EXERCISE OBJECTIVE: The required answer is an exact copy of the records below, without pictures.

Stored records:
++++++++++

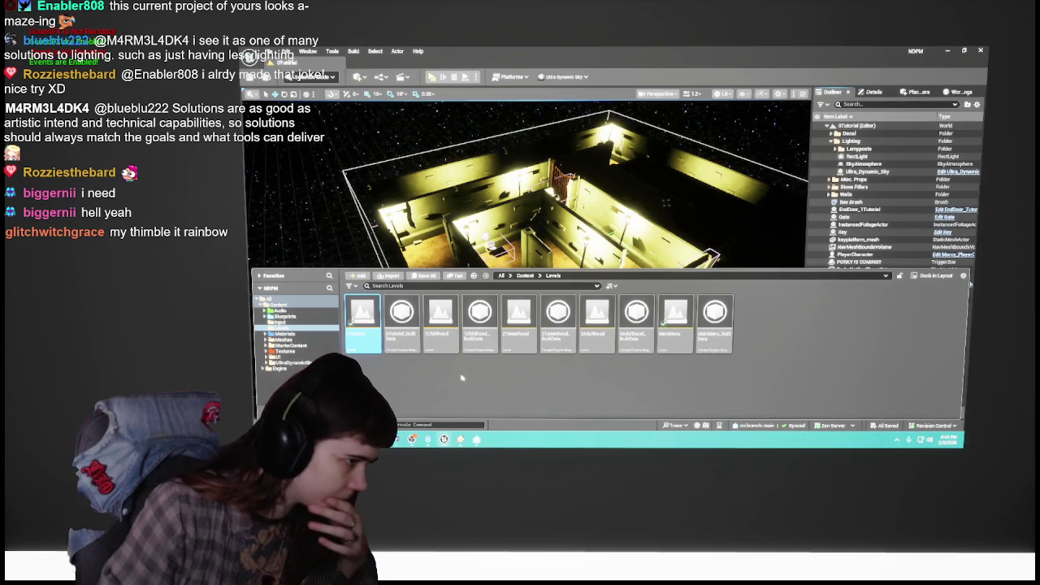
pyautogui.doubleClick(689, 325)
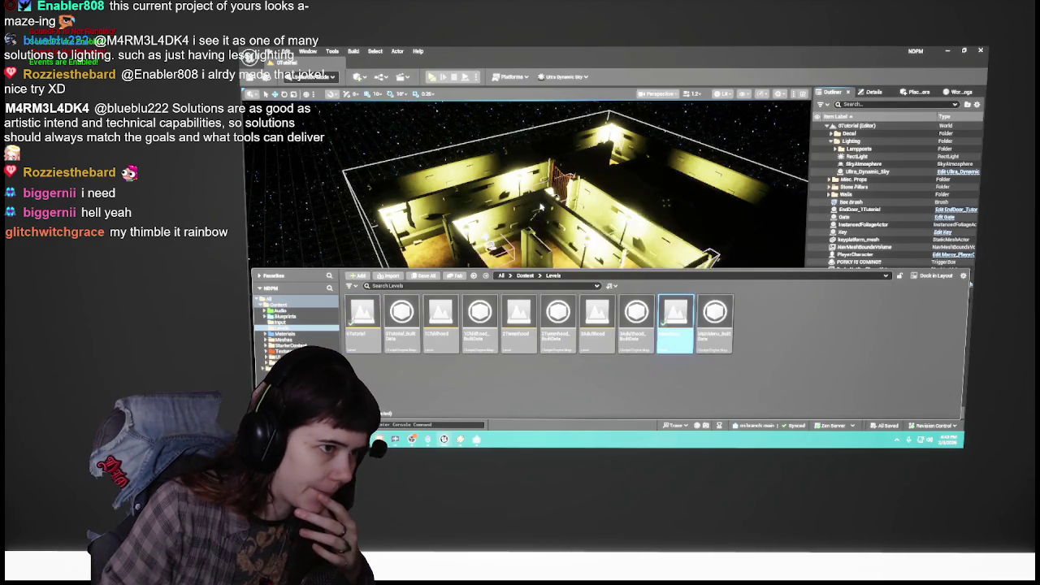
pyautogui.click(431, 76)
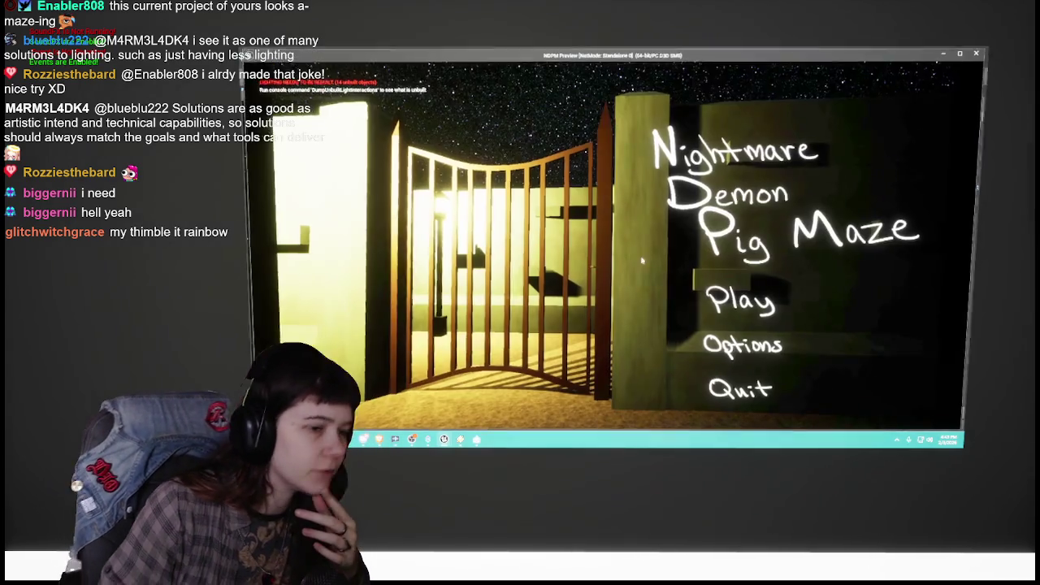
# Step: Start the game from the main menu, play its opening, then stop the preview
pyautogui.click(738, 297)
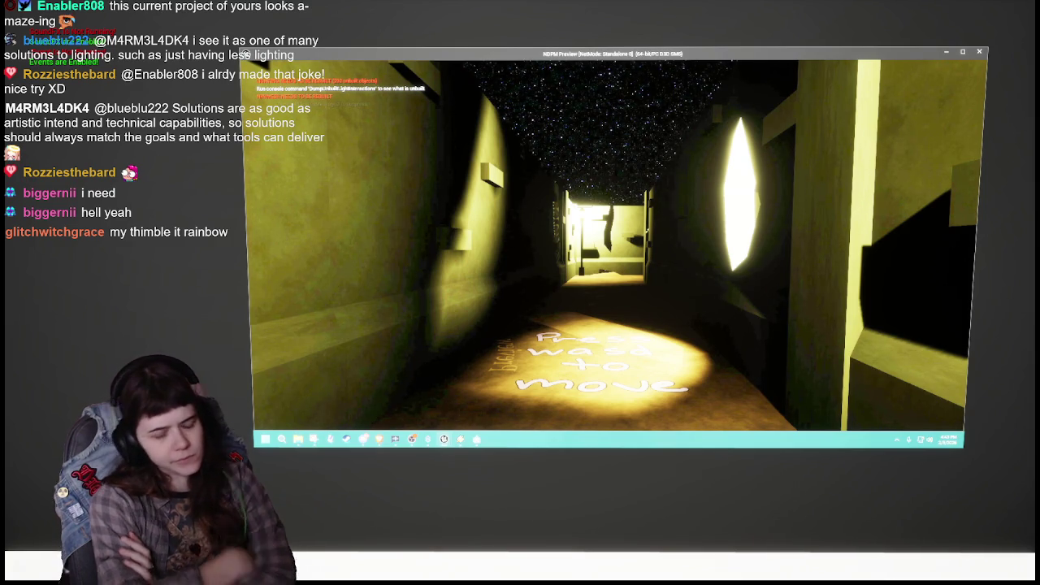
pyautogui.press('Escape')
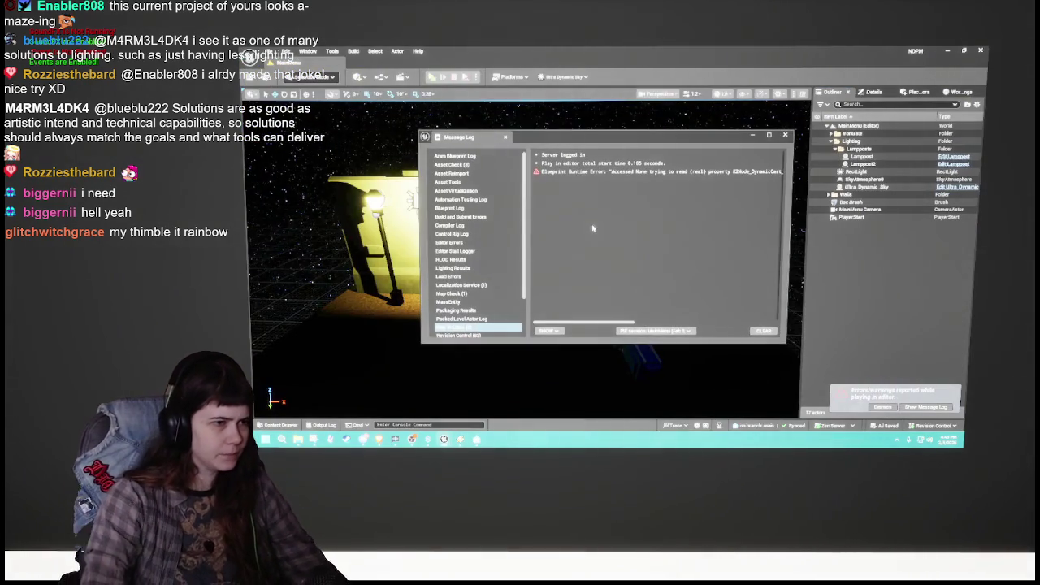
# Step: Close the Message Log and open the 0Tutorial level from the Content Drawer
pyautogui.click(787, 135)
pyautogui.press('ctrl+space')
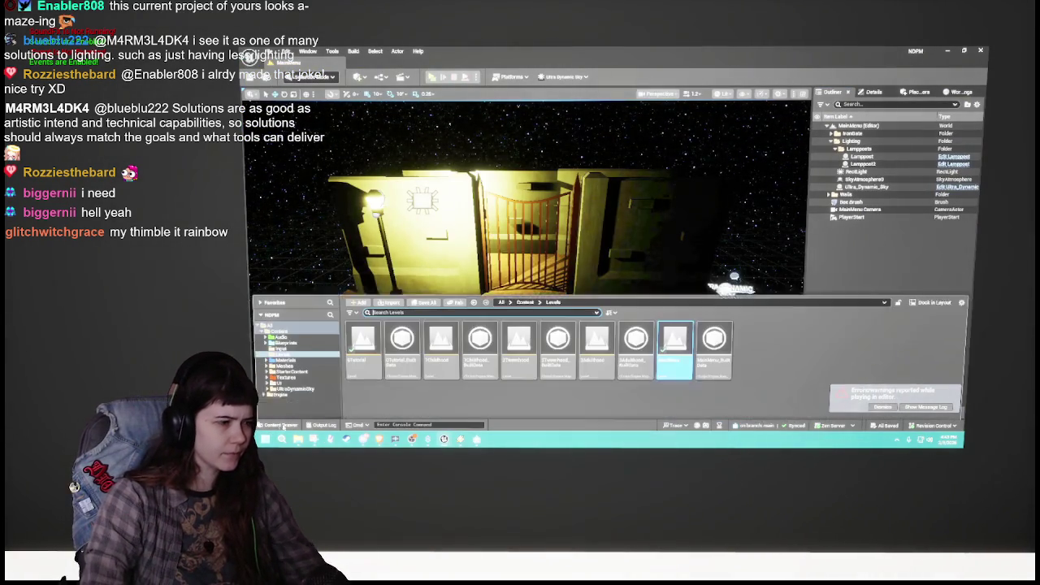
pyautogui.doubleClick(364, 321)
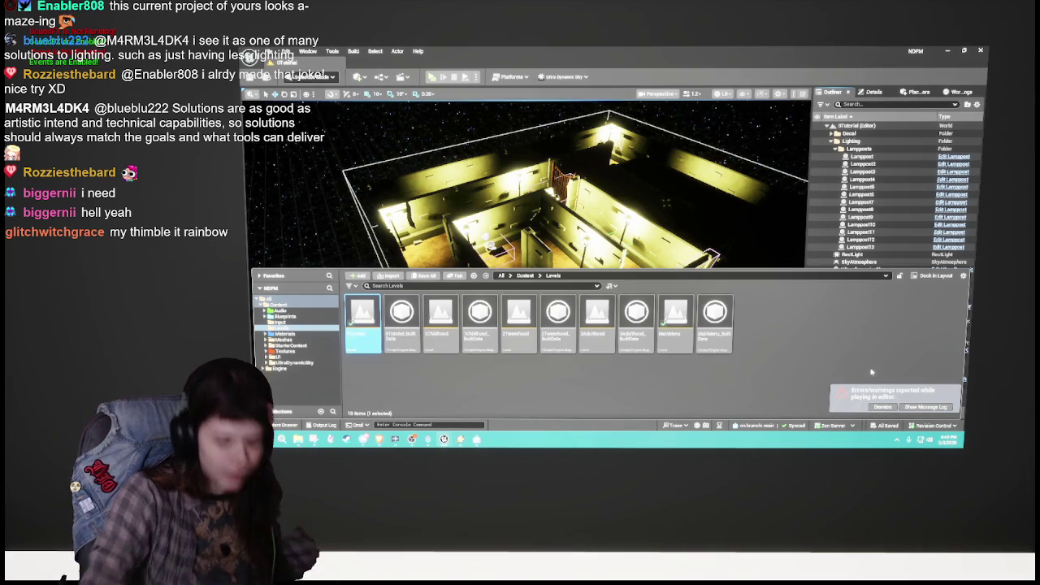
pyautogui.press('ctrl+space')
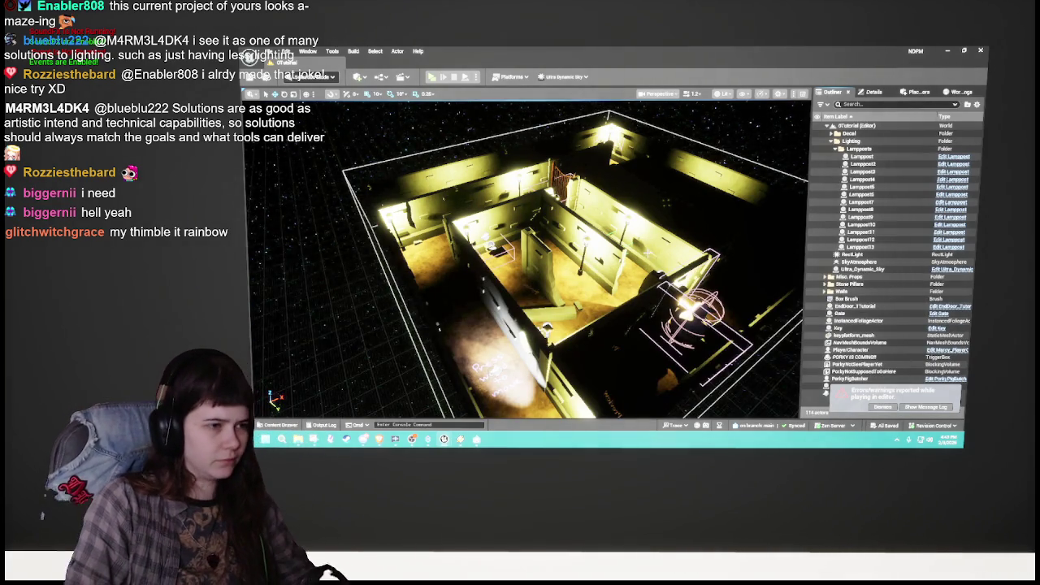
# Step: Collapse the Lampposts folder and start Build Lighting Only
pyautogui.scroll(-3, 528, 260)
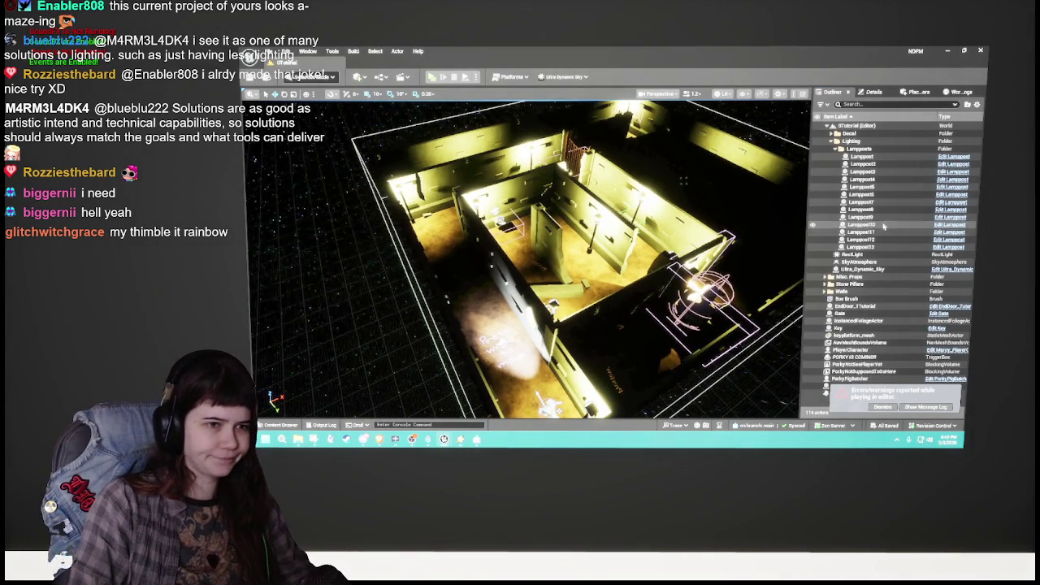
pyautogui.click(836, 149)
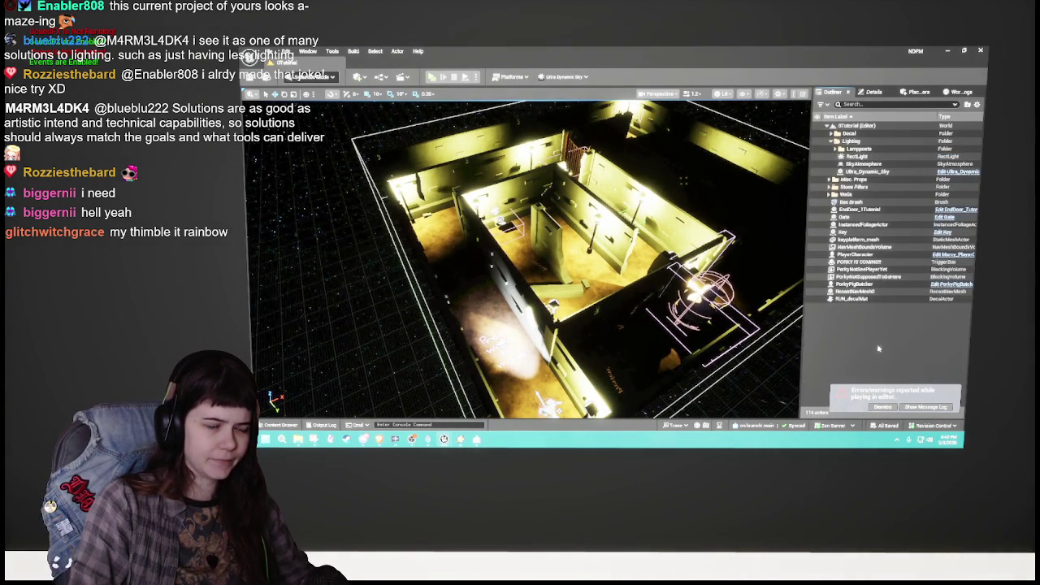
pyautogui.click(355, 51)
pyautogui.click(370, 84)
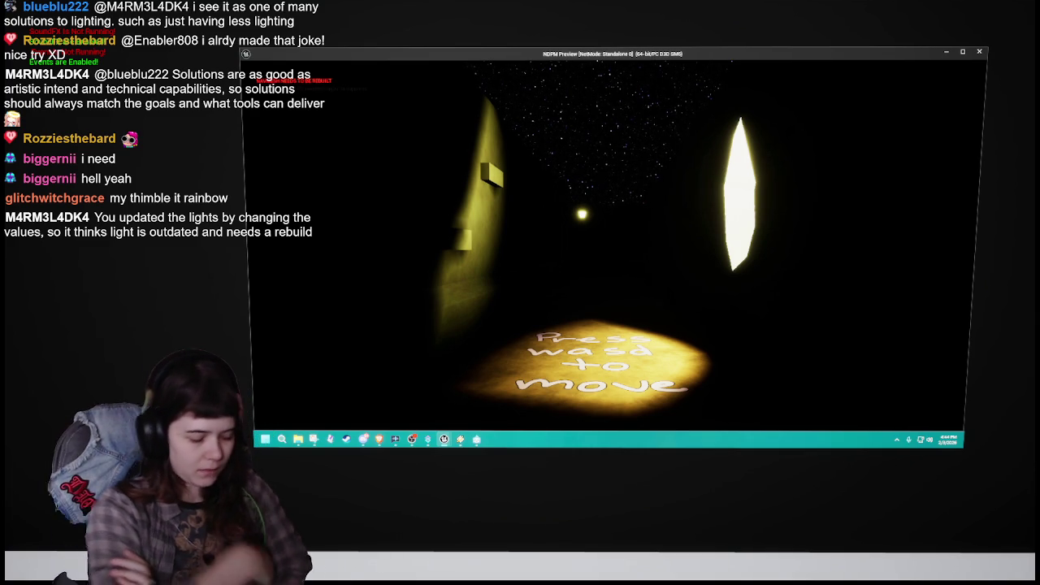
# Step: Stop the 0Tutorial game preview after the lighting rebuild and play test
pyautogui.press('Escape')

++++++++++

OUTPUT FOR THIS TASK:
pyautogui.doubleClick(689, 325)
pyautogui.click(431, 76)
# Step: Start the game from the main menu, play its opening, then stop the preview
pyautogui.click(738, 297)
pyautogui.press('Escape')
# Step: Close the Message Log and open the 0Tutorial level from the Content Drawer
pyautogui.click(787, 135)
pyautogui.press('ctrl+space')
pyautogui.doubleClick(364, 321)
pyautogui.press('ctrl+space')
# Step: Collapse the Lampposts folder and start Build Lighting Only
pyautogui.scroll(-3, 528, 260)
pyautogui.click(836, 149)
pyautogui.click(355, 51)
pyautogui.click(370, 84)
# Step: Stop the 0Tutorial game preview after the lighting rebuild and play test
pyautogui.press('Escape')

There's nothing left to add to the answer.